Patrick Pichette describes the attitudes and behavior that Google hopes will keep it growing like a start-up.

by James Manyika, Partner, McKinsey

When it comes to playing the classic role of the no-nonsense chief financial officer, Patrick Pichette has his own personal interpretation. Google’s CFO may oversee $36 billion in cash reserves at one of the world’s most recognized companies, but he still flies coach class, rides a beat-up bicycle to work, and responds directly to e-mails from fellow ‘Googlers’ every day. “It takes a little more time,” he says. “But it crushes the idea of bureaucracy—and that’s the way it should be.”

An alumnus of Bell Canada and McKinsey and a Rhodes Scholar with a master’s degree in philosophy, politics, and economics from Oxford University, Pichette is no less direct about the business side of things. He calls acquisitions an ‘accelerator’ for growth and scoffs at the idea of business units because they force people into ‘ownership’ positions that hinder creative flexibility.

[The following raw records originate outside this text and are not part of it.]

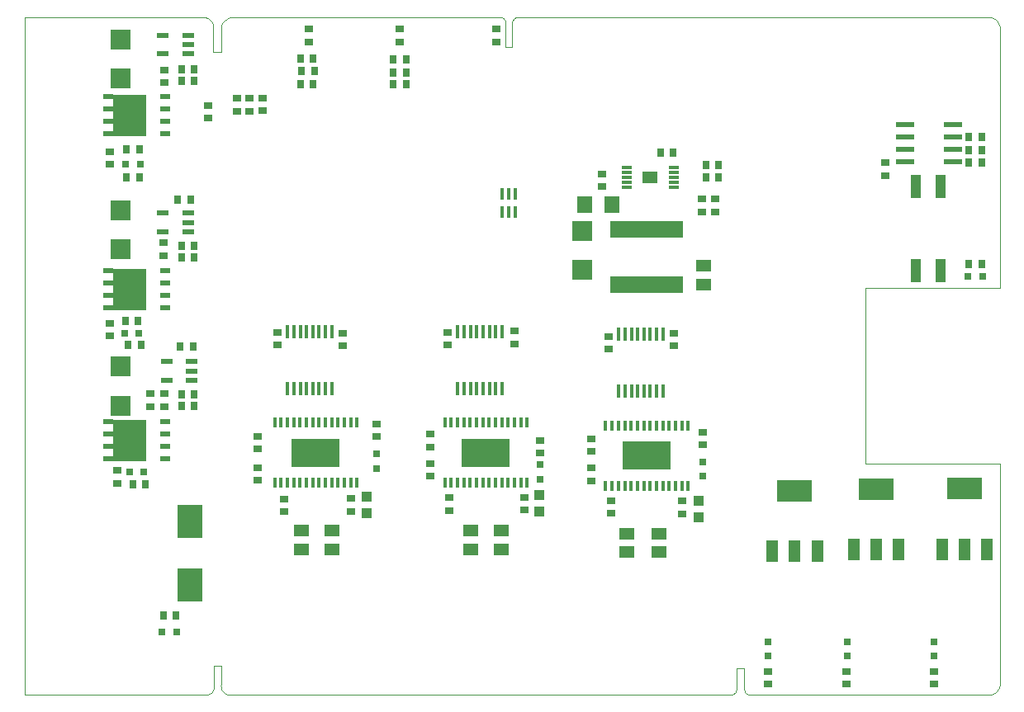
<source format=gtp>
G75*
%MOIN*%
%OFA0B0*%
%FSLAX24Y24*%
%IPPOS*%
%LPD*%
%AMOC8*
5,1,8,0,0,1.08239X$1,22.5*
%
%ADD10C,0.0000*%
%ADD11R,0.0138X0.0394*%
%ADD12R,0.1969X0.1181*%
%ADD13R,0.0140X0.0580*%
%ADD14R,0.0354X0.0276*%
%ADD15R,0.0591X0.0512*%
%ADD16R,0.0315X0.0315*%
%ADD17R,0.0480X0.0880*%
%ADD18R,0.1417X0.0866*%
%ADD19R,0.0276X0.0354*%
%ADD20R,0.0394X0.0433*%
%ADD21R,0.0445X0.0961*%
%ADD22R,0.0984X0.1378*%
%ADD23R,0.0787X0.0787*%
%ADD24R,0.0780X0.0210*%
%ADD25R,0.0433X0.0197*%
%ADD26R,0.1378X0.1693*%
%ADD27R,0.0472X0.0217*%
%ADD28R,0.0394X0.0118*%
%ADD29R,0.0630X0.0709*%
%ADD30R,0.2953X0.0709*%
%ADD31R,0.0140X0.0460*%
D10*
X002552Y003472D02*
X009875Y003472D01*
X009876Y003473D02*
X009910Y003476D01*
X009944Y003483D01*
X009978Y003494D01*
X010010Y003507D01*
X010040Y003524D01*
X010069Y003543D01*
X010096Y003565D01*
X010121Y003590D01*
X010142Y003617D01*
X010162Y003646D01*
X010178Y003677D01*
X010191Y003710D01*
X010201Y003743D01*
X010207Y003777D01*
X010211Y003812D01*
X010210Y003847D01*
X010210Y003846D02*
X010210Y004654D01*
X010486Y004654D01*
X010486Y003886D01*
X010485Y003886D02*
X010484Y003848D01*
X010487Y003810D01*
X010493Y003773D01*
X010503Y003736D01*
X010517Y003701D01*
X010533Y003667D01*
X010554Y003635D01*
X010577Y003605D01*
X010603Y003578D01*
X010631Y003553D01*
X010662Y003531D01*
X010695Y003513D01*
X010729Y003497D01*
X010765Y003485D01*
X010802Y003477D01*
X010839Y003472D01*
X010840Y003472D02*
X031056Y003472D01*
X031057Y003473D02*
X031086Y003476D01*
X031115Y003483D01*
X031143Y003493D01*
X031170Y003506D01*
X031195Y003522D01*
X031217Y003542D01*
X031238Y003563D01*
X031255Y003587D01*
X031269Y003613D01*
X031280Y003641D01*
X031288Y003670D01*
X031292Y003699D01*
X031293Y003729D01*
X031293Y003728D02*
X031293Y004555D01*
X031608Y004555D01*
X031608Y003728D01*
X031608Y003729D02*
X031609Y003699D01*
X031613Y003670D01*
X031621Y003641D01*
X031632Y003613D01*
X031646Y003587D01*
X031663Y003563D01*
X031684Y003542D01*
X031706Y003522D01*
X031731Y003506D01*
X031758Y003493D01*
X031786Y003483D01*
X031815Y003476D01*
X031844Y003473D01*
X031844Y003472D02*
X041430Y003472D01*
X041471Y003471D01*
X041511Y003474D01*
X041551Y003480D01*
X041591Y003490D01*
X041629Y003503D01*
X041666Y003519D01*
X041701Y003539D01*
X041735Y003561D01*
X041767Y003587D01*
X041796Y003615D01*
X041822Y003645D01*
X041846Y003678D01*
X041867Y003713D01*
X041885Y003749D01*
X041900Y003787D01*
X041911Y003825D01*
X041919Y003865D01*
X041923Y003905D01*
X041923Y003906D02*
X041923Y012823D01*
X036486Y012823D01*
X036486Y019909D01*
X041923Y019909D01*
X041923Y030441D01*
X041923Y030440D02*
X041918Y030480D01*
X041910Y030519D01*
X041898Y030558D01*
X041883Y030595D01*
X041865Y030631D01*
X041844Y030665D01*
X041820Y030697D01*
X041793Y030727D01*
X041764Y030754D01*
X041733Y030779D01*
X041699Y030801D01*
X041664Y030820D01*
X041627Y030835D01*
X041589Y030848D01*
X041550Y030857D01*
X041511Y030863D01*
X041471Y030865D01*
X041431Y030864D01*
X041430Y030864D02*
X026125Y030864D01*
X026125Y030854D02*
X022434Y030854D01*
X022435Y030854D02*
X022407Y030847D01*
X022379Y030837D01*
X022354Y030824D01*
X022330Y030808D01*
X022308Y030790D01*
X022288Y030768D01*
X022271Y030745D01*
X022258Y030720D01*
X022247Y030693D01*
X022240Y030665D01*
X022236Y030636D01*
X022235Y030607D01*
X022238Y030579D01*
X022237Y030579D02*
X022237Y029654D01*
X021982Y029654D01*
X021982Y030579D01*
X021981Y030579D02*
X021984Y030607D01*
X021983Y030636D01*
X021979Y030665D01*
X021972Y030693D01*
X021961Y030720D01*
X021948Y030745D01*
X021931Y030768D01*
X021911Y030790D01*
X021889Y030808D01*
X021865Y030824D01*
X021840Y030837D01*
X021812Y030847D01*
X021784Y030854D01*
X021785Y030854D02*
X010958Y030854D01*
X010917Y030852D01*
X010876Y030847D01*
X010836Y030838D01*
X010797Y030826D01*
X010759Y030810D01*
X010722Y030791D01*
X010687Y030769D01*
X010655Y030744D01*
X010624Y030716D01*
X010596Y030685D01*
X010571Y030653D01*
X010549Y030618D01*
X010530Y030581D01*
X010514Y030543D01*
X010502Y030504D01*
X010493Y030464D01*
X010488Y030423D01*
X010486Y030382D01*
X010486Y029437D01*
X010171Y029437D01*
X010171Y030382D01*
X010174Y030421D01*
X010173Y030460D01*
X010169Y030498D01*
X010162Y030537D01*
X010151Y030574D01*
X010136Y030610D01*
X010119Y030645D01*
X010098Y030678D01*
X010074Y030709D01*
X010047Y030737D01*
X010018Y030763D01*
X009987Y030786D01*
X009954Y030807D01*
X009919Y030824D01*
X009882Y030837D01*
X009845Y030848D01*
X009806Y030855D01*
X009806Y030854D02*
X002552Y030854D01*
X002552Y003472D01*
D11*
X012651Y012050D03*
X012907Y012050D03*
X013163Y012050D03*
X013419Y012050D03*
X013674Y012050D03*
X013930Y012050D03*
X014186Y012050D03*
X014442Y012050D03*
X014698Y012050D03*
X014954Y012050D03*
X015210Y012050D03*
X015466Y012050D03*
X015722Y012050D03*
X015978Y012050D03*
X015978Y014481D03*
X015722Y014481D03*
X015466Y014481D03*
X015210Y014481D03*
X014954Y014481D03*
X014698Y014481D03*
X014442Y014481D03*
X014186Y014481D03*
X013930Y014481D03*
X013674Y014481D03*
X013419Y014481D03*
X013163Y014481D03*
X012907Y014481D03*
X012651Y014481D03*
X019521Y014481D03*
X019777Y014481D03*
X020033Y014481D03*
X020289Y014481D03*
X020545Y014481D03*
X020800Y014481D03*
X021056Y014481D03*
X021312Y014481D03*
X021568Y014481D03*
X021824Y014481D03*
X022080Y014481D03*
X022336Y014481D03*
X022592Y014481D03*
X022848Y014481D03*
X022848Y012050D03*
X022592Y012050D03*
X022336Y012050D03*
X022080Y012050D03*
X021824Y012050D03*
X021568Y012050D03*
X021312Y012050D03*
X021056Y012050D03*
X020800Y012050D03*
X020545Y012050D03*
X020289Y012050D03*
X020033Y012050D03*
X019777Y012050D03*
X019521Y012050D03*
X026017Y011932D03*
X026273Y011932D03*
X026529Y011932D03*
X026785Y011932D03*
X027041Y011932D03*
X027297Y011932D03*
X027552Y011932D03*
X027808Y011932D03*
X028064Y011932D03*
X028320Y011932D03*
X028576Y011932D03*
X028832Y011932D03*
X029088Y011932D03*
X029344Y011932D03*
X029344Y014363D03*
X029088Y014363D03*
X028832Y014363D03*
X028576Y014363D03*
X028320Y014363D03*
X028064Y014363D03*
X027808Y014363D03*
X027552Y014363D03*
X027297Y014363D03*
X027041Y014363D03*
X026785Y014363D03*
X026529Y014363D03*
X026273Y014363D03*
X026017Y014363D03*
D12*
X027680Y013148D03*
X021184Y013266D03*
X014314Y013266D03*
D13*
X014198Y015856D03*
X014448Y015856D03*
X014708Y015856D03*
X014968Y015856D03*
X013938Y015856D03*
X013688Y015856D03*
X013428Y015856D03*
X013168Y015856D03*
X013168Y018156D03*
X013428Y018156D03*
X013688Y018156D03*
X013938Y018156D03*
X014198Y018156D03*
X014448Y018156D03*
X014708Y018156D03*
X014968Y018156D03*
X020038Y018156D03*
X020298Y018156D03*
X020558Y018156D03*
X020808Y018156D03*
X021068Y018156D03*
X021318Y018156D03*
X021578Y018156D03*
X021838Y018156D03*
X021838Y015856D03*
X021578Y015856D03*
X021318Y015856D03*
X021068Y015856D03*
X020808Y015856D03*
X020558Y015856D03*
X020298Y015856D03*
X020038Y015856D03*
X026534Y015738D03*
X026794Y015738D03*
X027054Y015738D03*
X027304Y015738D03*
X027564Y015738D03*
X027814Y015738D03*
X028074Y015738D03*
X028334Y015738D03*
X028334Y018038D03*
X028074Y018038D03*
X027814Y018038D03*
X027564Y018038D03*
X027304Y018038D03*
X027054Y018038D03*
X026794Y018038D03*
X026534Y018038D03*
D14*
X026123Y017958D03*
X026123Y017446D03*
X028763Y017587D03*
X028763Y018098D03*
X029934Y014083D03*
X029934Y013571D03*
X029108Y011307D03*
X029108Y010795D03*
X026243Y010815D03*
X026243Y011327D03*
X025448Y012124D03*
X025448Y012636D03*
X025448Y013315D03*
X025448Y013827D03*
X023379Y013768D03*
X023379Y013256D03*
X022730Y011465D03*
X022730Y010953D03*
X019708Y010933D03*
X019708Y011445D03*
X018950Y012311D03*
X018950Y012823D03*
X018940Y013492D03*
X018940Y014004D03*
X016765Y013906D03*
X016765Y014417D03*
X015725Y011414D03*
X015725Y010902D03*
X013023Y010884D03*
X013023Y011396D03*
X011952Y012137D03*
X011952Y012649D03*
X011962Y013411D03*
X011962Y013923D03*
X008212Y015126D03*
X008212Y015638D03*
X007621Y015638D03*
X007621Y015126D03*
X006293Y012537D03*
X006293Y012026D03*
X012768Y017604D03*
X012768Y018116D03*
X015407Y018098D03*
X015407Y017587D03*
X019647Y017604D03*
X019647Y018116D03*
X022326Y018177D03*
X022326Y017665D03*
X029915Y023000D03*
X030426Y023000D03*
X030426Y023512D03*
X029915Y023512D03*
X025860Y024024D03*
X025860Y024535D03*
X021608Y029860D03*
X021608Y030372D03*
X017690Y030372D03*
X017690Y029860D03*
X014019Y029860D03*
X014019Y030372D03*
X012159Y027587D03*
X012159Y027075D03*
X011627Y027065D03*
X011125Y027065D03*
X011125Y027577D03*
X011627Y027577D03*
X009984Y027281D03*
X009984Y026770D03*
X008212Y028217D03*
X008212Y028728D03*
X005997Y025431D03*
X005997Y024919D03*
X008163Y021740D03*
X008163Y021228D03*
X005997Y018492D03*
X005997Y017980D03*
X032582Y004427D03*
X032582Y003915D03*
X035741Y003915D03*
X035741Y004427D03*
X039265Y004427D03*
X039265Y003915D03*
X037316Y024467D03*
X037316Y024978D03*
D15*
X029954Y020815D03*
X029954Y020067D03*
X027812Y024370D03*
X028173Y009988D03*
X028173Y009240D03*
X026883Y009240D03*
X026883Y009988D03*
X021795Y010106D03*
X021795Y009358D03*
X020564Y009358D03*
X020564Y010106D03*
X014984Y010106D03*
X014984Y009358D03*
X013734Y009358D03*
X013734Y010106D03*
D16*
X016765Y012626D03*
X016765Y013217D03*
X023379Y012783D03*
X023379Y012193D03*
X029934Y012311D03*
X029934Y012902D03*
X032562Y005628D03*
X032562Y005037D03*
X035771Y005037D03*
X035771Y005628D03*
X039265Y005628D03*
X039265Y005037D03*
X040643Y020402D03*
X041234Y020402D03*
X008704Y006031D03*
X008113Y006031D03*
X007375Y012478D03*
X006785Y012478D03*
X006588Y018089D03*
X007178Y018089D03*
X007228Y024929D03*
X006637Y024929D03*
D17*
X032735Y009270D03*
X033645Y009270D03*
X034555Y009270D03*
X036023Y009349D03*
X036932Y009349D03*
X037842Y009349D03*
X039586Y009369D03*
X040495Y009369D03*
X041405Y009369D03*
D18*
X040495Y011809D03*
X036932Y011789D03*
X033645Y011710D03*
D19*
X040682Y020894D03*
X041194Y020894D03*
X041194Y024978D03*
X040682Y024978D03*
X040682Y025470D03*
X041194Y025470D03*
X041194Y026012D03*
X040682Y026012D03*
X030564Y024870D03*
X030564Y024378D03*
X030052Y024378D03*
X030052Y024870D03*
X028734Y025402D03*
X028222Y025402D03*
X017956Y028138D03*
X017956Y028620D03*
X017444Y028620D03*
X017444Y028138D03*
X017444Y029152D03*
X017956Y029152D03*
X014255Y028689D03*
X013743Y028689D03*
X013694Y028138D03*
X014206Y028138D03*
X014206Y029201D03*
X013694Y029201D03*
X009403Y028768D03*
X009403Y028276D03*
X008891Y028276D03*
X008891Y028768D03*
X007188Y025520D03*
X006676Y025520D03*
X006676Y024388D03*
X007188Y024388D03*
X008743Y023502D03*
X009255Y023502D03*
X009403Y021632D03*
X008891Y021632D03*
X008891Y021140D03*
X009403Y021140D03*
X007139Y018581D03*
X006627Y018581D03*
X006745Y017606D03*
X007257Y017606D03*
X008842Y017547D03*
X009354Y017547D03*
X009403Y015628D03*
X009403Y015136D03*
X008891Y015136D03*
X008891Y015628D03*
X007434Y011986D03*
X006923Y011986D03*
X008153Y006671D03*
X008665Y006671D03*
D20*
X016361Y010815D03*
X016361Y011484D03*
X023350Y011543D03*
X023350Y010874D03*
X029767Y010638D03*
X029767Y011307D03*
D21*
X038519Y020628D03*
X039519Y020628D03*
X039519Y024014D03*
X038519Y024014D03*
D22*
X009226Y010480D03*
X009226Y007921D03*
D23*
X006440Y015165D03*
X006440Y016740D03*
X006440Y021484D03*
X006440Y023059D03*
X006440Y028374D03*
X006440Y029949D03*
X025072Y022213D03*
X025072Y020638D03*
D24*
X038098Y025016D03*
X038098Y025516D03*
X038098Y026016D03*
X038098Y026516D03*
X040038Y026516D03*
X040038Y026016D03*
X040038Y025516D03*
X040038Y025016D03*
D25*
X008222Y026148D03*
X008222Y026648D03*
X008222Y027148D03*
X008222Y027648D03*
X005938Y027648D03*
X005938Y027148D03*
X005938Y026648D03*
X005938Y026148D03*
X005938Y020610D03*
X005938Y020110D03*
X005938Y019610D03*
X005938Y019110D03*
X008222Y019110D03*
X008222Y019610D03*
X008222Y020110D03*
X008222Y020610D03*
X008222Y014508D03*
X008222Y014008D03*
X008222Y013508D03*
X008222Y013008D03*
X005938Y013008D03*
X005938Y013508D03*
X005938Y014008D03*
X005938Y014508D03*
D26*
X006785Y013758D03*
X006785Y019860D03*
X006785Y026898D03*
D27*
X008143Y029378D03*
X008143Y030126D03*
X009167Y030126D03*
X009167Y029752D03*
X009167Y029378D03*
X009167Y022941D03*
X009167Y022567D03*
X009167Y022193D03*
X008143Y022193D03*
X008143Y022941D03*
X008291Y016937D03*
X008291Y016189D03*
X009314Y016189D03*
X009314Y016563D03*
X009314Y016937D03*
D28*
X026883Y023984D03*
X026883Y024181D03*
X026883Y024376D03*
X026883Y024575D03*
X026883Y024772D03*
X028773Y024772D03*
X028773Y024575D03*
X028773Y024376D03*
X028773Y024181D03*
X028773Y023984D03*
D29*
X026273Y023276D03*
X025171Y023276D03*
D30*
X027651Y022272D03*
X027651Y020067D03*
D31*
X022360Y022984D03*
X022100Y022984D03*
X021840Y022984D03*
X021840Y023724D03*
X022100Y023724D03*
X022360Y023724D03*
M02*

</source>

Pichette is also a passionate advocate of sustaining Google’s start-up culture—even as the company now generates $30 billion a year in revenue.

Clad in a rugby shirt and jeans in his office at Google’s Mountain View, California, headquarters, he recently sat down with McKinsey’s James Manyika to lay out some of his thinking on growth, strategy, and the financial side of Google’s business.